Stored data.
———

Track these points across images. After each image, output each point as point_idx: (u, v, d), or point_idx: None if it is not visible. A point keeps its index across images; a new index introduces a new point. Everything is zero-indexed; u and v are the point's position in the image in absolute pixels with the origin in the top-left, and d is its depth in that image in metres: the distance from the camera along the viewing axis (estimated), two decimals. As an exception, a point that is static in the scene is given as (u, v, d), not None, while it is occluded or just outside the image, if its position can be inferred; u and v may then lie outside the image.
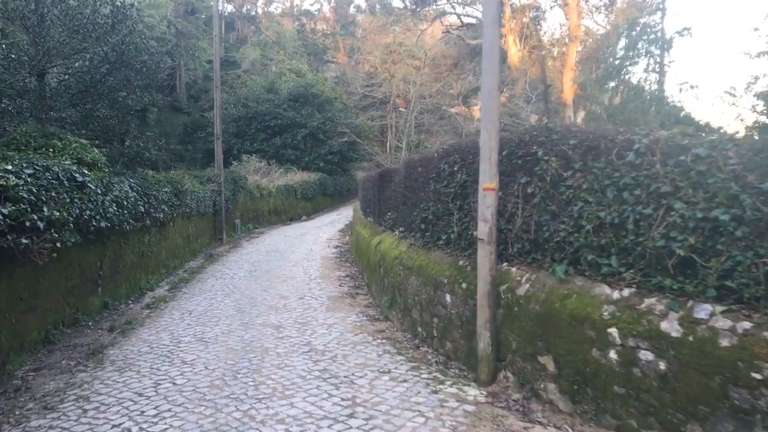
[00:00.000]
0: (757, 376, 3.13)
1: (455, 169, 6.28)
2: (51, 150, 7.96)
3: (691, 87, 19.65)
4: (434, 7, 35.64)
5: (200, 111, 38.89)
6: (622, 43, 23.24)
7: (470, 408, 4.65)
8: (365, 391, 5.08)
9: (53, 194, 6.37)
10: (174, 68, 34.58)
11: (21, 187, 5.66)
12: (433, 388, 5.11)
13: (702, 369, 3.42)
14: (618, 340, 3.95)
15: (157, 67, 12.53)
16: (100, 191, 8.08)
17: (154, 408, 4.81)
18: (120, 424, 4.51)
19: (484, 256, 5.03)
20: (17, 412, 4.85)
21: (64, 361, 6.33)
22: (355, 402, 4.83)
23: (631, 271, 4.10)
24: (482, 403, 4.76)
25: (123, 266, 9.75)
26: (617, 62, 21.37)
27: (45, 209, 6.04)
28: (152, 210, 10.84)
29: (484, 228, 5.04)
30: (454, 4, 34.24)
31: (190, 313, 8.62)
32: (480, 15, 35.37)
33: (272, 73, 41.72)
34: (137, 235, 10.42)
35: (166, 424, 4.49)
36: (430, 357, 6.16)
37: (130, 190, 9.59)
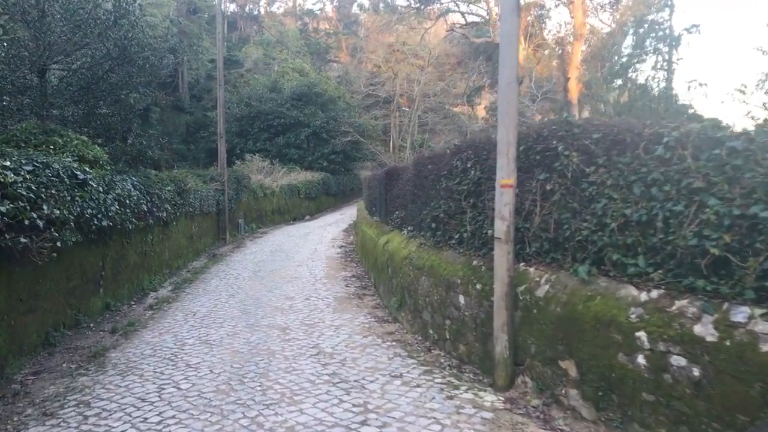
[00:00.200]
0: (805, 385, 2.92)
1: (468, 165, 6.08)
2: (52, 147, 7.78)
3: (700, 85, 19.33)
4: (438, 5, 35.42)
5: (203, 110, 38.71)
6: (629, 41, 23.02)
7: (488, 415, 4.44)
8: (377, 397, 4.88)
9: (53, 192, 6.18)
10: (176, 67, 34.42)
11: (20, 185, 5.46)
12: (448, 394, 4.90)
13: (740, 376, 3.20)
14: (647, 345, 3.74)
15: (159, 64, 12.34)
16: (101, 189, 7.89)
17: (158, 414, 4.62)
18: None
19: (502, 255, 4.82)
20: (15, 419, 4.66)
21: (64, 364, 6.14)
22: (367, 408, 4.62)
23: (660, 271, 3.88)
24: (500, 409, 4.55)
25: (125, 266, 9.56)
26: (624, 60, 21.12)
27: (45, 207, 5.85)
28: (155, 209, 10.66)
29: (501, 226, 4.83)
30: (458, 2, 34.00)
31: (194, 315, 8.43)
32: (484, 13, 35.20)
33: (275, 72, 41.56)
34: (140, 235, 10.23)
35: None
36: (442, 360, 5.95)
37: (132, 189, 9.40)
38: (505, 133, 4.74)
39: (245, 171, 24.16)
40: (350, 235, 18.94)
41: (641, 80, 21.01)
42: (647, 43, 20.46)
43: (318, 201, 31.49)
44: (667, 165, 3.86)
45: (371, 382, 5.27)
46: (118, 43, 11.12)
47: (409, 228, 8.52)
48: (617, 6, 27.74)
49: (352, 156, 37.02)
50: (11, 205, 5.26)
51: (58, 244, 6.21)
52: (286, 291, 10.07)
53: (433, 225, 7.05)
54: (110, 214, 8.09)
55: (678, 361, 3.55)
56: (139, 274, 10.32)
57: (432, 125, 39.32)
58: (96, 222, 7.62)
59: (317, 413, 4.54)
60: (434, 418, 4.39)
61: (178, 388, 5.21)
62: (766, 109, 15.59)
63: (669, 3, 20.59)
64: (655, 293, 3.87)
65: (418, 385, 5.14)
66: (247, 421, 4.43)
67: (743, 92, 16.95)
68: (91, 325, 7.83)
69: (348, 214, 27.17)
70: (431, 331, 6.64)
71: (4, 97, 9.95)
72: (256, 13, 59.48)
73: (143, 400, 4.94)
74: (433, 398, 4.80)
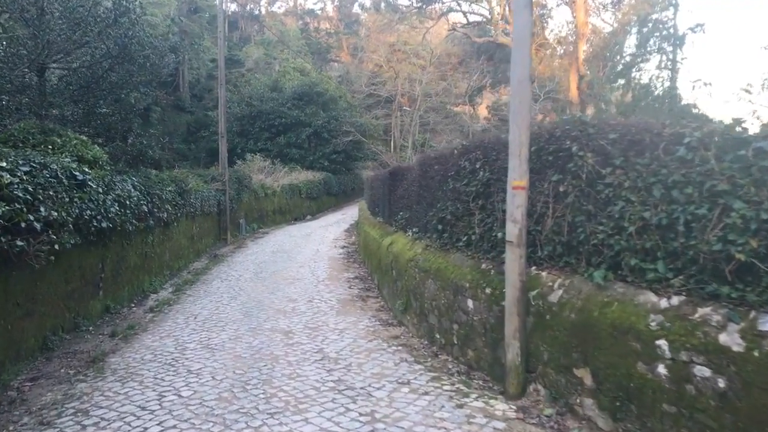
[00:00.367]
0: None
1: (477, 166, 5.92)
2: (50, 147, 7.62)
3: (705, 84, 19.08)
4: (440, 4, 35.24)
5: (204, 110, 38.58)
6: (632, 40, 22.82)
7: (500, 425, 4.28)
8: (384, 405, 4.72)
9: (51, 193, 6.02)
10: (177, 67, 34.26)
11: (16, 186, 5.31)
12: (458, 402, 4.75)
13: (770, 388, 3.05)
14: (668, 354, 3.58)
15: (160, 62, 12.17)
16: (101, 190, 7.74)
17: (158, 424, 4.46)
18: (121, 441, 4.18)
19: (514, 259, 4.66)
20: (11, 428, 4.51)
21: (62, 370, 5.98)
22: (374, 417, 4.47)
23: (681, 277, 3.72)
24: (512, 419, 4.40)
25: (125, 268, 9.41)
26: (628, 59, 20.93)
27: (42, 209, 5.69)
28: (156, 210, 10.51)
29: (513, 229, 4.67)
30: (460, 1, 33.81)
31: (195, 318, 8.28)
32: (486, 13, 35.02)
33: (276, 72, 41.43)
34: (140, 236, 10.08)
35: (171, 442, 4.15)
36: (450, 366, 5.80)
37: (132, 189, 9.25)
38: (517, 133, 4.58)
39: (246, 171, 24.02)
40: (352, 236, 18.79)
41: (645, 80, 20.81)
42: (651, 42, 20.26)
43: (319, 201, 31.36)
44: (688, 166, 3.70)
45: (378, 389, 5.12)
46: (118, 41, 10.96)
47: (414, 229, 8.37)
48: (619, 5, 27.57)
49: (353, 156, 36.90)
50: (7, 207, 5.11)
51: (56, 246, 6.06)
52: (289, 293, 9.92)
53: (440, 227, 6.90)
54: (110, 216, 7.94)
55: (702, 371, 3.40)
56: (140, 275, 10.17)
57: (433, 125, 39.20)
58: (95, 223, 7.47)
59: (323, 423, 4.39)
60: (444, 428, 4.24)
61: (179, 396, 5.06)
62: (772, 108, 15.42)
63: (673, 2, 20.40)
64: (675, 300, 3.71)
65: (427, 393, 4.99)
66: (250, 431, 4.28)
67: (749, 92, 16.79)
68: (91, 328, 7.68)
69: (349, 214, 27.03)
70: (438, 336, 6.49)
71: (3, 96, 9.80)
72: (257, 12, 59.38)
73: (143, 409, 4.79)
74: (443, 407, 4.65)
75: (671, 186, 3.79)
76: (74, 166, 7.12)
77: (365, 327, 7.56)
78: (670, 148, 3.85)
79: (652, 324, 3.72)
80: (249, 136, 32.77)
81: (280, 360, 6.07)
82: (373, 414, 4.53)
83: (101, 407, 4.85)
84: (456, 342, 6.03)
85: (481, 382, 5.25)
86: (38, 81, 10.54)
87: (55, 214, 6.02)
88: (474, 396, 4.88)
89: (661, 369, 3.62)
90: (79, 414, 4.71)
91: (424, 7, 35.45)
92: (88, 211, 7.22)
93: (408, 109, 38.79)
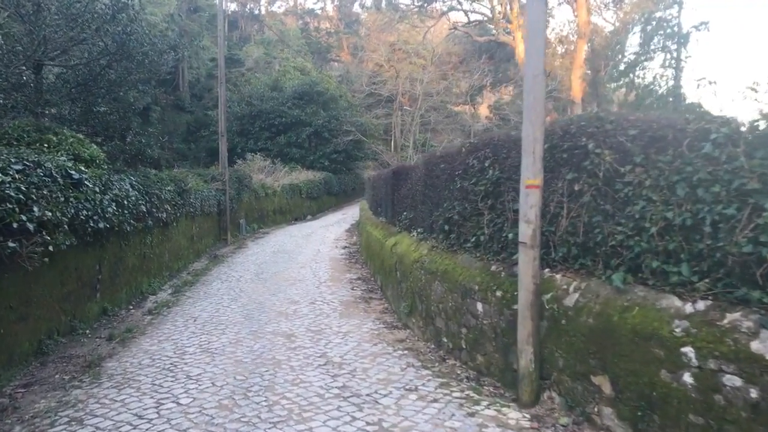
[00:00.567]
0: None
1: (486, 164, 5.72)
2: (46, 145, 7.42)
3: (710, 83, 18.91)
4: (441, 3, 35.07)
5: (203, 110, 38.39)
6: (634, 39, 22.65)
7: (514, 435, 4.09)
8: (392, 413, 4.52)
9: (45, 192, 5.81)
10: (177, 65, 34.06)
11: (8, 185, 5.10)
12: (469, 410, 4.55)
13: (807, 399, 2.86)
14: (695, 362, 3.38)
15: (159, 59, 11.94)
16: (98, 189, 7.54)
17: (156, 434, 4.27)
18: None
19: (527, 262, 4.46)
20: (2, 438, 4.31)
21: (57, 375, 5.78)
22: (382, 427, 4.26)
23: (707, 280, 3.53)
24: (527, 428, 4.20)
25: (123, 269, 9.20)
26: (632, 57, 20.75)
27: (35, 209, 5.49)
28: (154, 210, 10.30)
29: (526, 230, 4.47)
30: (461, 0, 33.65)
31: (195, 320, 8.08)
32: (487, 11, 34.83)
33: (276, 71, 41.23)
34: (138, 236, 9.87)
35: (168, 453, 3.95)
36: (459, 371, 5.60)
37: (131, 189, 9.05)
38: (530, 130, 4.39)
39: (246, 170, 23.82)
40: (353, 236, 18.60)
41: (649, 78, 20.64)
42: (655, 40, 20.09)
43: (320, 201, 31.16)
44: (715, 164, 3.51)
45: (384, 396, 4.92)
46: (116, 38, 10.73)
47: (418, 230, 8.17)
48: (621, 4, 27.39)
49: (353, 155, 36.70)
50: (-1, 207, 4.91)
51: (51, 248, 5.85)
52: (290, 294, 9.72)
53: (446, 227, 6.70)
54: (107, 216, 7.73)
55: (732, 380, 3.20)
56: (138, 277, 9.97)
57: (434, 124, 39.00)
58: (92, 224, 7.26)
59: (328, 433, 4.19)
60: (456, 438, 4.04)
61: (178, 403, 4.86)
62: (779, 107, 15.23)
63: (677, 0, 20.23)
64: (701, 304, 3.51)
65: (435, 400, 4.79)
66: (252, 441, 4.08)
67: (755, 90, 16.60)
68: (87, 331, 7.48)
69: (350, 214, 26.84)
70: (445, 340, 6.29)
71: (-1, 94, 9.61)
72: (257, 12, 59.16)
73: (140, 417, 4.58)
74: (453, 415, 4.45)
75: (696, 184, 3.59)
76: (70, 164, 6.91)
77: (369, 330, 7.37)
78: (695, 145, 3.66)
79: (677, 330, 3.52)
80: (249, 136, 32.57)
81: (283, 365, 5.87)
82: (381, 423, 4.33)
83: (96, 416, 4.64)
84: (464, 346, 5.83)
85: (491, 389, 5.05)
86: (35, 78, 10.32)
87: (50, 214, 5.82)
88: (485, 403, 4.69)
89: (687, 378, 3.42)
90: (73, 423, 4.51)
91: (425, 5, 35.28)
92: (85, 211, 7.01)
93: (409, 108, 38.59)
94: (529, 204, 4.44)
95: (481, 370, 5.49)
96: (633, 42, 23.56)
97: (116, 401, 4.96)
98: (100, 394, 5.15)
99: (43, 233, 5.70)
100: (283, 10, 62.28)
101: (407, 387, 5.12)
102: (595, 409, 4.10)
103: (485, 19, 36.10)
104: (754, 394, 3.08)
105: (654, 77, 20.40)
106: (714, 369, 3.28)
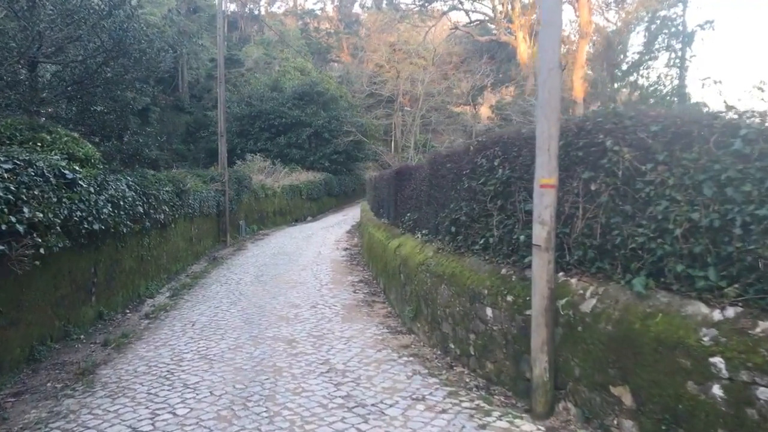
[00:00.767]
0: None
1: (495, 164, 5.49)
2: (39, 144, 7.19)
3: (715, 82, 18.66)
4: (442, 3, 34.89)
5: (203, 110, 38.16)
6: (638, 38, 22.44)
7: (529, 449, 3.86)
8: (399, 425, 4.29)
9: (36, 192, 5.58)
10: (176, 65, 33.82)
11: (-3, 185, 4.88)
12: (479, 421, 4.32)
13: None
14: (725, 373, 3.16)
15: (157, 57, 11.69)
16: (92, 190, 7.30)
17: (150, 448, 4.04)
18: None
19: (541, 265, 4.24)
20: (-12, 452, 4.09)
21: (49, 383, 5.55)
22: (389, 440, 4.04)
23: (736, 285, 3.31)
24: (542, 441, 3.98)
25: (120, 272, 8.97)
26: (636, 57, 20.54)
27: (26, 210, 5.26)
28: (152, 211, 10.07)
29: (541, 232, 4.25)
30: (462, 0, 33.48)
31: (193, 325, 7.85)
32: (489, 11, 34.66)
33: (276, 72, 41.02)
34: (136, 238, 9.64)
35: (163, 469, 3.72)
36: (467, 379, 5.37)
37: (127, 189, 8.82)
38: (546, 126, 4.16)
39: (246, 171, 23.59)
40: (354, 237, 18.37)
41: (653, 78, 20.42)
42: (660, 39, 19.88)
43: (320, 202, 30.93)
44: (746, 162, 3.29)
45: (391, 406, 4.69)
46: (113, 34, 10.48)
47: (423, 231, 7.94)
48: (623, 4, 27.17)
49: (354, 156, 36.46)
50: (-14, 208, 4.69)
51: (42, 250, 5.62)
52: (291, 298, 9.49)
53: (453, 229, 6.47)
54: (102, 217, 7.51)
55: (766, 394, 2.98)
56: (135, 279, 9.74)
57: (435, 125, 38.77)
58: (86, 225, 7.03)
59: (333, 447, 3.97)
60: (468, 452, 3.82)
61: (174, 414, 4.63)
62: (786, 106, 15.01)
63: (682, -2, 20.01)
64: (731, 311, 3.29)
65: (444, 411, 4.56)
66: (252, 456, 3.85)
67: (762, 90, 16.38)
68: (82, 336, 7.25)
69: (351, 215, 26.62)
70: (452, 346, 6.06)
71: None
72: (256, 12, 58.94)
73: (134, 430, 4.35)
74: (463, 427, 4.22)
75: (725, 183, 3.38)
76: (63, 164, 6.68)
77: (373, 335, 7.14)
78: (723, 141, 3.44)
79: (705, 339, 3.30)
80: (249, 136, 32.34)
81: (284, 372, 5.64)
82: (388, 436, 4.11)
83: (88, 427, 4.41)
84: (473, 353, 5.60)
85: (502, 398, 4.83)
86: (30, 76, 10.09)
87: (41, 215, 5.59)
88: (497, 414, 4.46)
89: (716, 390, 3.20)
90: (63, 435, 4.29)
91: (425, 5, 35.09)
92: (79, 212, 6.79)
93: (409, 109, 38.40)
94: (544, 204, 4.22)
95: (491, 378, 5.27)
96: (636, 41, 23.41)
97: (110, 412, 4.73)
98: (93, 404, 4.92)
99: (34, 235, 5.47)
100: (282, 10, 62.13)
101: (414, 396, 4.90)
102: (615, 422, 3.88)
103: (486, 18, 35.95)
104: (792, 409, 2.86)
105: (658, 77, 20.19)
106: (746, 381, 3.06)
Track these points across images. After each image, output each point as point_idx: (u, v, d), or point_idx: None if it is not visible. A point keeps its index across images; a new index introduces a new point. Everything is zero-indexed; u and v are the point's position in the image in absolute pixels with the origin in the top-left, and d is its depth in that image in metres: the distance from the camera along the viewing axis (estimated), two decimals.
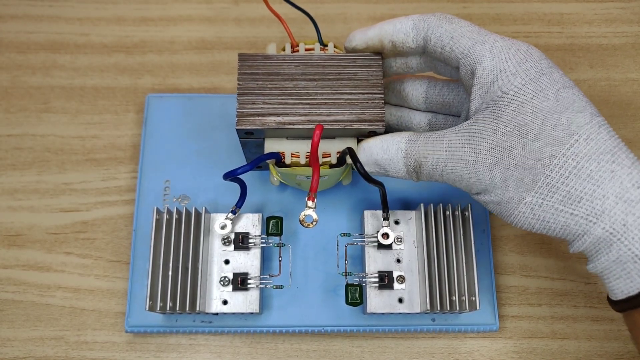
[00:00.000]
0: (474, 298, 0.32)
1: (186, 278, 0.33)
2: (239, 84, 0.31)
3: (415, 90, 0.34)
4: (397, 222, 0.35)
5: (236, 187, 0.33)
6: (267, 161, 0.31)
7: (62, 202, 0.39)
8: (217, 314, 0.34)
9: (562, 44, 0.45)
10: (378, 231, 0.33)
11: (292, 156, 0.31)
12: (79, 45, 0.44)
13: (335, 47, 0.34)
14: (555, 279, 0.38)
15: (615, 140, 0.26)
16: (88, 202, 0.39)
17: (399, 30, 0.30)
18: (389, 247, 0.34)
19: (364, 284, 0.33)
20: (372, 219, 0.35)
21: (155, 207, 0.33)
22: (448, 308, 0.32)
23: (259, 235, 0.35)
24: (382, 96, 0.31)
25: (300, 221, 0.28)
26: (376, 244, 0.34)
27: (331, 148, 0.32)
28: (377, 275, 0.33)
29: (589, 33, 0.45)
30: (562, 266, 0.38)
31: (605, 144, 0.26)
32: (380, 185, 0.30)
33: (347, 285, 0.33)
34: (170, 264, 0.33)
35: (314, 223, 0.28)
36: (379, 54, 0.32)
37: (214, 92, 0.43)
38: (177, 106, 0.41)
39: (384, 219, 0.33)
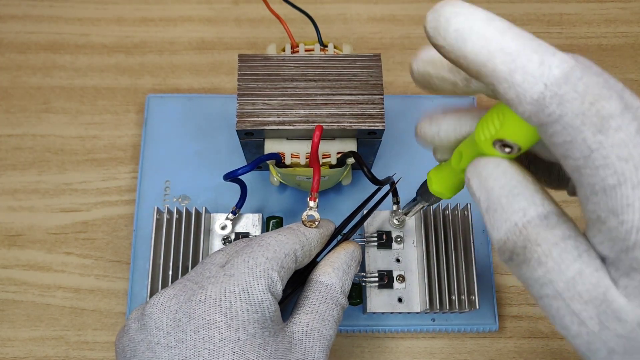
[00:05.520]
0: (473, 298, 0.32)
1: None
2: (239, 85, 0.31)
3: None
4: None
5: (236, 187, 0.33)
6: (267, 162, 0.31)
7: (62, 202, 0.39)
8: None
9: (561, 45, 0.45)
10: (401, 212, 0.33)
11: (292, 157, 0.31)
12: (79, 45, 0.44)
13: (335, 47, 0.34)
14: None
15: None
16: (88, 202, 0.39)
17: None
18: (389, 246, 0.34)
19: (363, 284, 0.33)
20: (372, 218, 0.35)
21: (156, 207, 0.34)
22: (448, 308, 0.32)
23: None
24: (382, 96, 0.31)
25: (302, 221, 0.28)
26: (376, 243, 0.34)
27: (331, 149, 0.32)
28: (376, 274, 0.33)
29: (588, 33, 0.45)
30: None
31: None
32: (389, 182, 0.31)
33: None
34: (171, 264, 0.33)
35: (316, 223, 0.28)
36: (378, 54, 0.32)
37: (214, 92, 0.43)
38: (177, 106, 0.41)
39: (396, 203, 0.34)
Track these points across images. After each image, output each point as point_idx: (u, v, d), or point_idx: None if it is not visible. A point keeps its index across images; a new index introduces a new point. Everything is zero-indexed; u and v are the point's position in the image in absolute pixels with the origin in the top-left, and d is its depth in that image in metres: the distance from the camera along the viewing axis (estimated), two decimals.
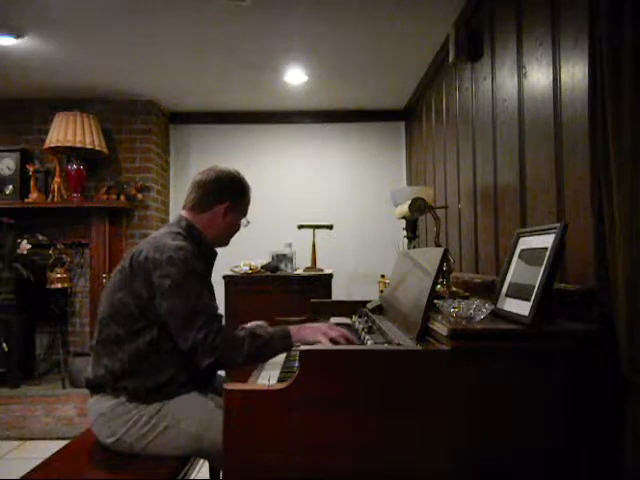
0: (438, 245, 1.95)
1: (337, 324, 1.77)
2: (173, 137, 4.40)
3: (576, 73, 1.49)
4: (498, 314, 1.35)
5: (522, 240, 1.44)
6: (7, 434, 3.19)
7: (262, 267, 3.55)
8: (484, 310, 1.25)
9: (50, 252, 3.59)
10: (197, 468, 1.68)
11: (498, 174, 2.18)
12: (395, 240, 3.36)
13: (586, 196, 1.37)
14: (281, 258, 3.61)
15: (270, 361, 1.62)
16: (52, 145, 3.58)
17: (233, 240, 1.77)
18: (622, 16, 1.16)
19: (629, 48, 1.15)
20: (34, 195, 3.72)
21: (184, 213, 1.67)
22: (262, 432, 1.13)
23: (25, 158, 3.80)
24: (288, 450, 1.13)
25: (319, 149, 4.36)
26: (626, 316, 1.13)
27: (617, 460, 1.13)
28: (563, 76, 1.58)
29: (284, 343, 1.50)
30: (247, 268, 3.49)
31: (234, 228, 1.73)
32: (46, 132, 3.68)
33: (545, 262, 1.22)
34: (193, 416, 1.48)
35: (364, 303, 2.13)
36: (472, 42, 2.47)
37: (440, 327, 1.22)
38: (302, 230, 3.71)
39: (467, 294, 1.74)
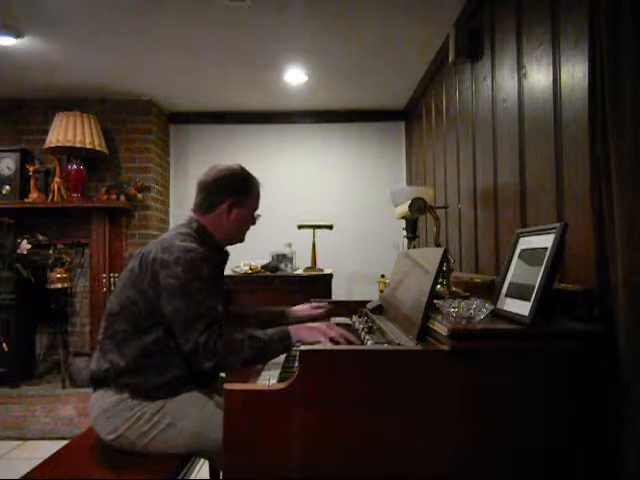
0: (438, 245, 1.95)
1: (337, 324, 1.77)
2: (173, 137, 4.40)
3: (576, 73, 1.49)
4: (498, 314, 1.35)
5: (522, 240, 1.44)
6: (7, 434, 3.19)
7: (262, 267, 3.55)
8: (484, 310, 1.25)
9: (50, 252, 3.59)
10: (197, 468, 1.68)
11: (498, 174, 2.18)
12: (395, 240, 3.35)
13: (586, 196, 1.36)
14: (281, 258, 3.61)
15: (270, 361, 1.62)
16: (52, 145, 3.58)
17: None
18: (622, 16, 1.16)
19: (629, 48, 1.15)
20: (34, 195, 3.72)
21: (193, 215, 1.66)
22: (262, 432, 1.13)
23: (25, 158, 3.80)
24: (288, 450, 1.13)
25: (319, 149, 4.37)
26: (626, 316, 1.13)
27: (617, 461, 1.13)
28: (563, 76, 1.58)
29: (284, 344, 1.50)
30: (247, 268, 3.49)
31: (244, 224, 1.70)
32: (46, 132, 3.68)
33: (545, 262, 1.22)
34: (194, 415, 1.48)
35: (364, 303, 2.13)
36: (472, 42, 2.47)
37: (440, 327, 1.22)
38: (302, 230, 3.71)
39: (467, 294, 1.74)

———

In the listing above, find the line containing "69: (348, 214, 27.17)" and the line containing "93: (408, 109, 38.79)", then write out both of them and every line between, exactly, with no pictures.

69: (348, 214, 27.17)
70: (431, 331, 6.64)
71: (4, 97, 9.95)
72: (256, 13, 59.48)
73: (143, 400, 4.94)
74: (433, 398, 4.80)
[00:00.367]
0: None
1: (477, 166, 5.92)
2: (50, 147, 7.62)
3: (705, 84, 19.08)
4: (440, 4, 35.24)
5: (204, 110, 38.58)
6: (632, 40, 22.82)
7: (500, 425, 4.28)
8: (384, 405, 4.72)
9: (51, 193, 6.02)
10: (177, 67, 34.26)
11: (16, 186, 5.31)
12: (458, 402, 4.75)
13: (770, 388, 3.05)
14: (668, 354, 3.58)
15: (160, 62, 12.17)
16: (101, 190, 7.74)
17: (158, 424, 4.46)
18: (121, 441, 4.18)
19: (514, 259, 4.66)
20: (11, 428, 4.51)
21: (62, 370, 5.98)
22: (374, 417, 4.47)
23: (681, 277, 3.72)
24: (512, 419, 4.40)
25: (125, 268, 9.41)
26: (628, 59, 20.93)
27: (42, 209, 5.69)
28: (156, 210, 10.51)
29: (513, 229, 4.67)
30: (460, 1, 33.81)
31: (195, 318, 8.28)
32: (486, 13, 35.02)
33: (276, 72, 41.43)
34: (140, 236, 10.08)
35: (171, 442, 4.15)
36: (450, 366, 5.80)
37: (132, 189, 9.25)
38: (517, 133, 4.58)
39: (246, 171, 24.02)
40: (352, 236, 18.79)
41: (645, 80, 20.81)
42: (651, 42, 20.26)
43: (319, 201, 31.36)
44: (688, 166, 3.70)
45: (378, 389, 5.12)
46: (118, 41, 10.96)
47: (414, 229, 8.37)
48: (619, 5, 27.57)
49: (353, 156, 36.90)
50: (7, 207, 5.11)
51: (56, 246, 6.06)
52: (289, 293, 9.92)
53: (440, 227, 6.90)
54: (110, 216, 7.94)
55: (702, 371, 3.40)
56: (140, 275, 10.17)
57: (433, 125, 39.20)
58: (95, 223, 7.47)
59: (323, 423, 4.39)
60: (444, 428, 4.24)
61: (179, 396, 5.06)
62: (772, 108, 15.42)
63: (673, 2, 20.40)
64: (675, 300, 3.71)
65: (427, 393, 4.99)
66: (250, 431, 4.28)
67: (749, 92, 16.79)
68: (91, 328, 7.68)
69: (349, 214, 27.03)
70: (438, 336, 6.49)
71: (3, 96, 9.80)
72: (257, 12, 59.38)
73: (143, 409, 4.79)
74: (443, 407, 4.65)
75: (671, 186, 3.79)
76: (74, 166, 7.12)
77: (365, 327, 7.56)
78: (670, 148, 3.85)
79: (652, 324, 3.72)
80: (249, 136, 32.77)
81: (280, 360, 6.07)
82: (373, 414, 4.53)
83: (101, 407, 4.85)
84: (456, 342, 6.03)
85: (481, 382, 5.25)
86: (38, 81, 10.54)
87: (55, 214, 6.02)
88: (474, 396, 4.88)
89: (661, 369, 3.62)
90: (79, 414, 4.71)
91: (424, 7, 35.45)
92: (88, 211, 7.22)
93: (408, 109, 38.79)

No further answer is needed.